Испанец быстро стал одеваться. Поднимались и в других каютах.
— Ах да! Именины! — кричал испанец.
Он высунулся в коридор и крикнул весёлым голосом:
— Дамы и кавалеры! Пожалуйста! Прошу! Все в белом! Непременно!
Все собрались в салоне. Гропани был уже там.
— Но почему же так рано? — говорили нарядные пассажиры.
— Надо приготовить пикник, — громко говорил Гропани, а потом шёпотом: — Возьмите с собой ценности. Знаете, все выйдут, прислуга ненадёжна.
Пассажиры пошли рыться в чемоданах.
— Я боюсь, — говорила молодая дама, — в лодках по волнам…
— Со мной, сударыня, уверяю, не страшно и в аду, — сказал испанец.
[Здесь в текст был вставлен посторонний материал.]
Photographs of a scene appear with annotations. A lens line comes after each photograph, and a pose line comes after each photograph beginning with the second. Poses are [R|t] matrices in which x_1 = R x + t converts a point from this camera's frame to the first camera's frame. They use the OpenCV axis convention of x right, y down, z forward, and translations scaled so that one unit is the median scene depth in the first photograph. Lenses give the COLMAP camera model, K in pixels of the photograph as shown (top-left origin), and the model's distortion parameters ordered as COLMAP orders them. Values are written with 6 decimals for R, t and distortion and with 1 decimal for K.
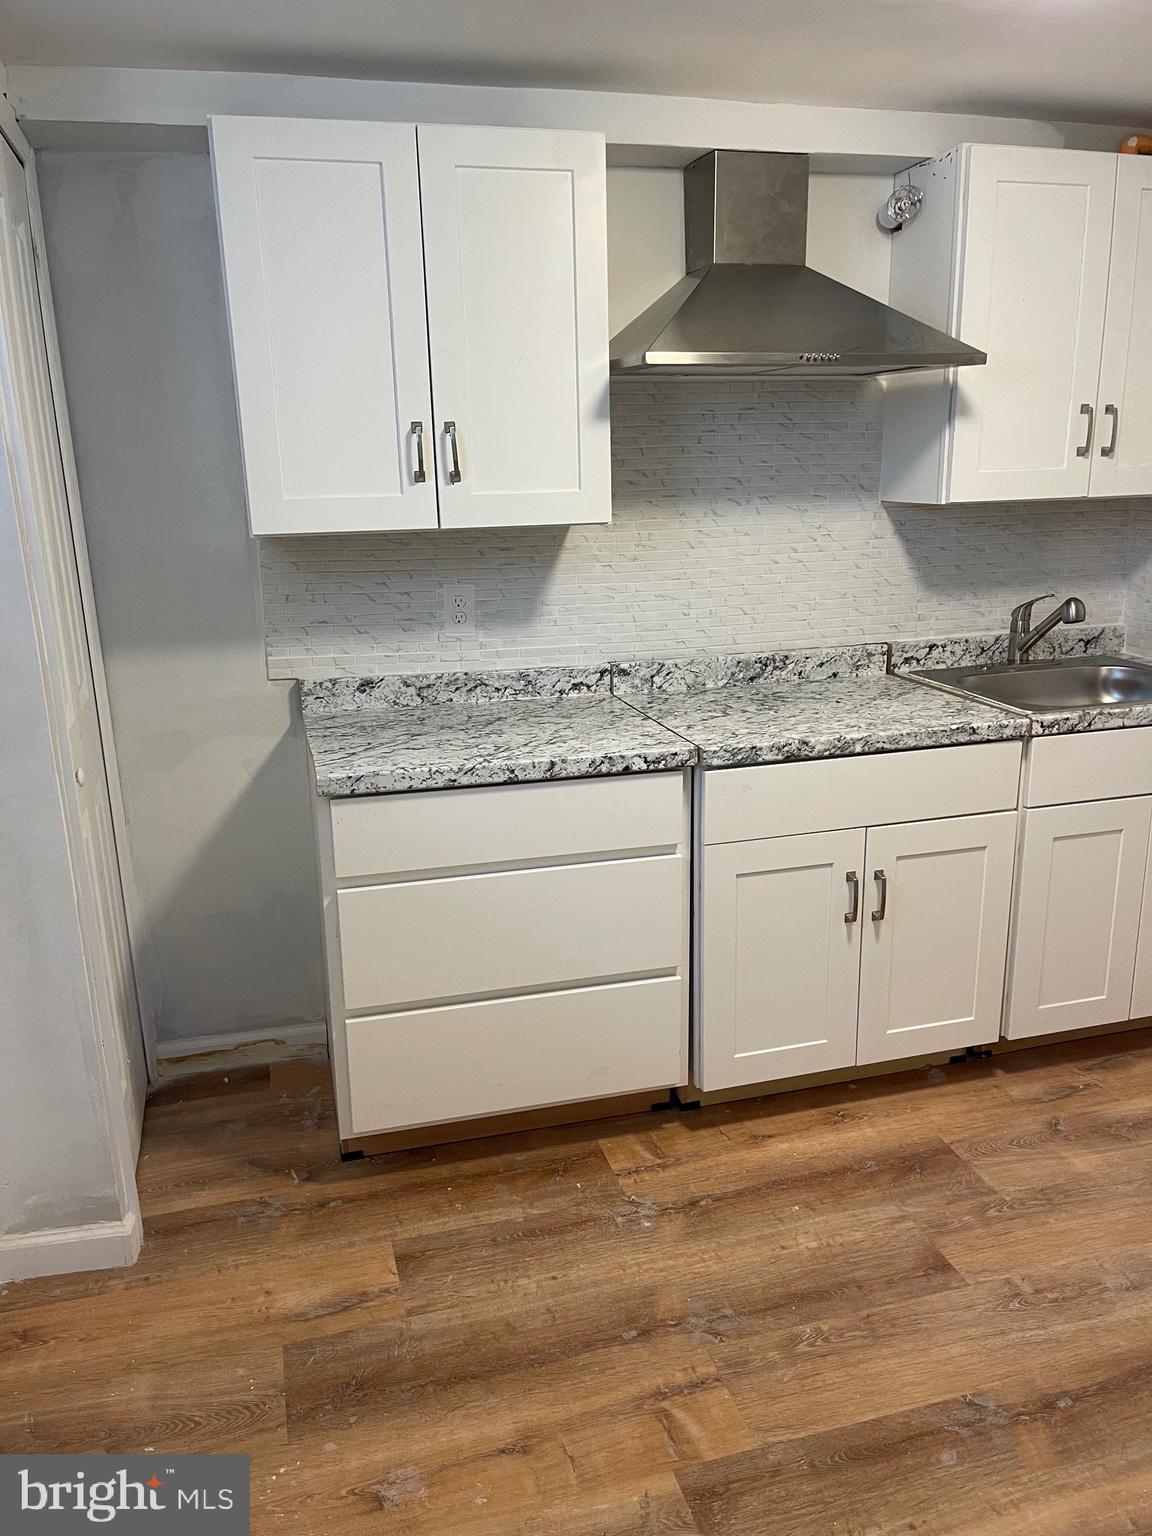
lens RADIAL K [[1157.9, 0, 571.8], [0, 1157.9, 773.6], [0, 0, 1]] dist [0.016009, -0.033241]
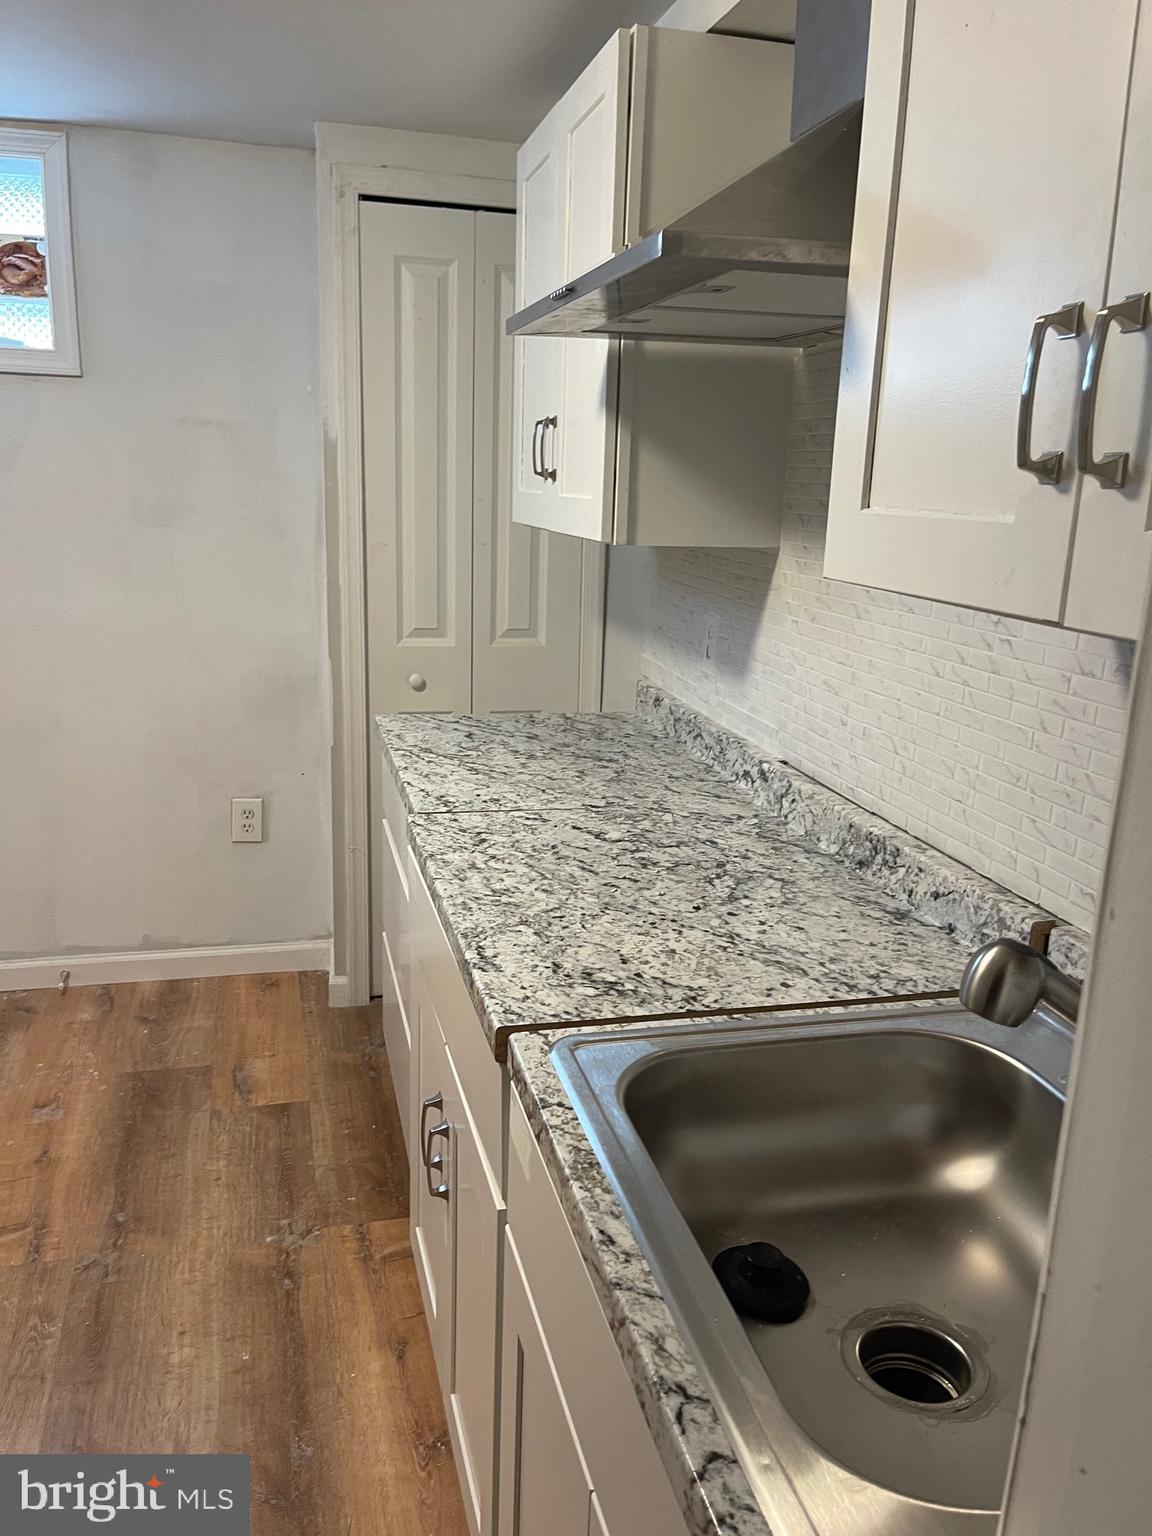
lens RADIAL K [[1157.9, 0, 570.6], [0, 1157.9, 761.8], [0, 0, 1]] dist [0.016009, -0.033241]
pose [[-0.010092, 0.263162, -0.964699, 0.699956], [-0.293078, 0.921602, 0.254472, -0.234003], [0.956035, 0.285300, 0.067826, 0.834994]]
Он приложил руку к сердцу. — Идёмте. Кажется, готово!
Гропани отпер двери.
Пароход стоял. Пять плотов гибко качались на волнах. Они были с мачтами. На мачтах флаги перетянуты узлом.
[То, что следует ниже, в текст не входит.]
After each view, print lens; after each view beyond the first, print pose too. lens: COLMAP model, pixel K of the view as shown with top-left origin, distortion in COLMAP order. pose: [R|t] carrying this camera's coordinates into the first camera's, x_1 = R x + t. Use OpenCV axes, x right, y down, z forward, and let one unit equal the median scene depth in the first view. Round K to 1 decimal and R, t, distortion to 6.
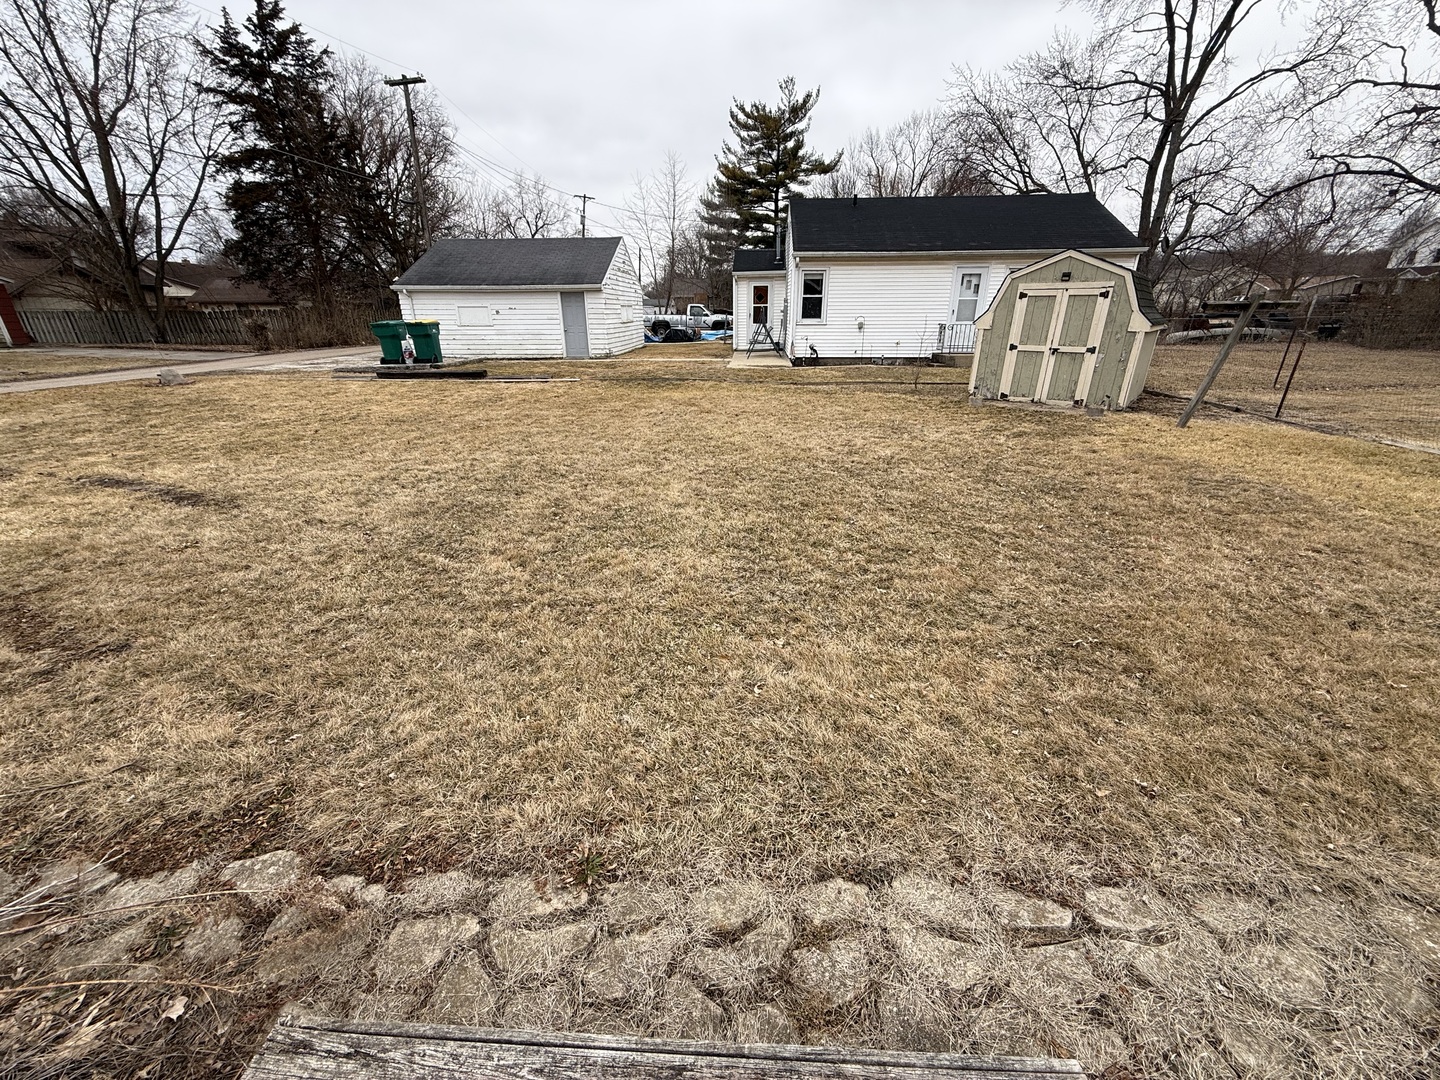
lens RADIAL K [[571.6, 0, 713.4], [0, 571.6, 530.5], [0, 0, 1]] dist [-0.001772, -0.000155]
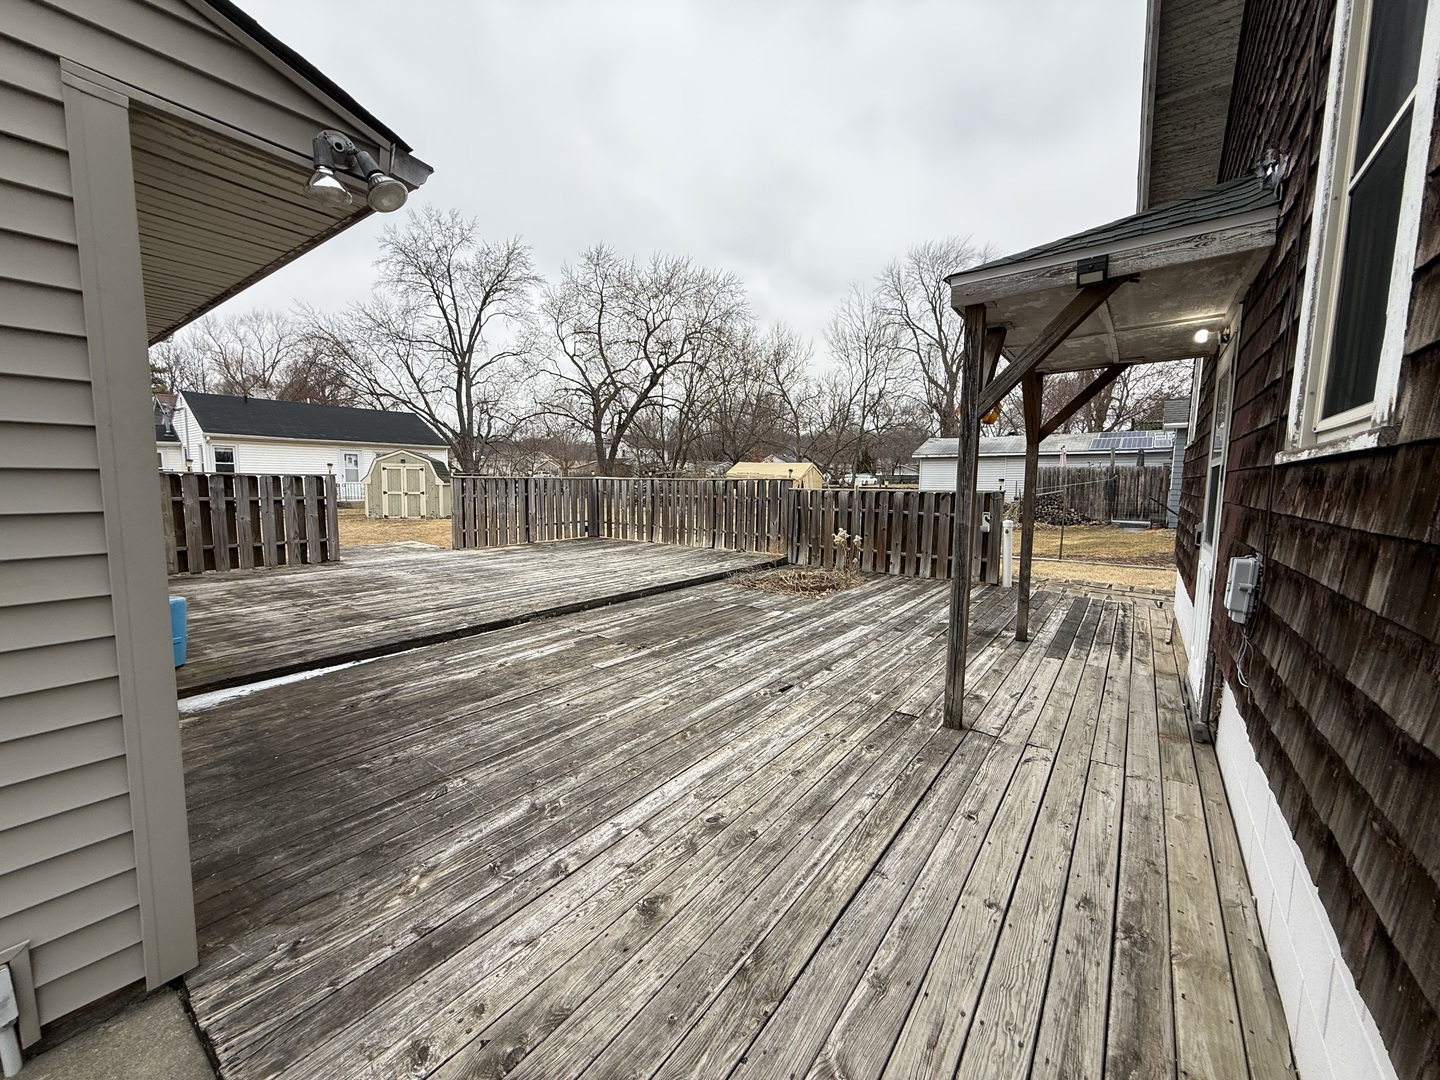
lens RADIAL K [[571.6, 0, 723.6], [0, 571.6, 544.7], [0, 0, 1]] dist [-0.001772, -0.000155]
pose [[0.555991, -0.079793, 0.827350, -0.144744], [0.285501, 0.953154, -0.099935, 0.116319], [-0.780617, 0.291772, 0.552726, -0.290955]]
Команда стояла в два ряда. Между людьми — проход к трапу.
Пассажиры спустились на нижнюю палубу.
Капитан строго глядел на пассажиров.
Испанец вышел вперёд под руку с дамой. Он улыбался, кланялся капитану.
— От лица пассажиров… — начал испанец и шикарно поклонился.
— Я объявляю, — перебил капитан крепким голосом, — мы должны покинуть пароход. Первыми сойдут женщины и дети. Мужчины, не трогаться с места! Под страхом смерти.
Как будто стон дохнул над людьми. Все стояли оцепенелые.
— Женщины, вперёд! — скомандовал капитан. — Кто с детьми?
Даму с девочкой подталкивал вперёд Гропани. Вдруг испанец оттолкнул свою даму. Он растолкал народ, вскочил на борт. Он приготовился прыгнуть на плот. Хлопнул выстрел. Испанец рухнул за борт. Капитан оставил револьвер в руке. Бледные люди проходили между матросами. Салерно размещал пассажиров по плотам и шлюпкам.
— Все? — спросил капитан.
— Да. Двести три человека! — крикнул снизу Салерно.
Команда молча, по одному, сходила вниз.
Плоты отвалили от парохода, лёгкий ветер относил их в сторону. Женщины жались к мачте, крепко прижимали к себе детей. Десять шлюпок держались рядом. Одна под парусами и вёслами пошла вперёд. Капитан сказал Гропани:
— Дайте знать встречному пароходу. Ночью пускайте ракеты!
Все смотрели на пароход. Он стоял один среди моря. Из трубы шёл лёгкий дым.
Прошло два часа. Солнце уже высоко поднялось, скрылась из глаз шлюпка Гропани. А пароход стоял один. Он уже не дышал. Мёртвый, брошенный, он покачивался на зыби.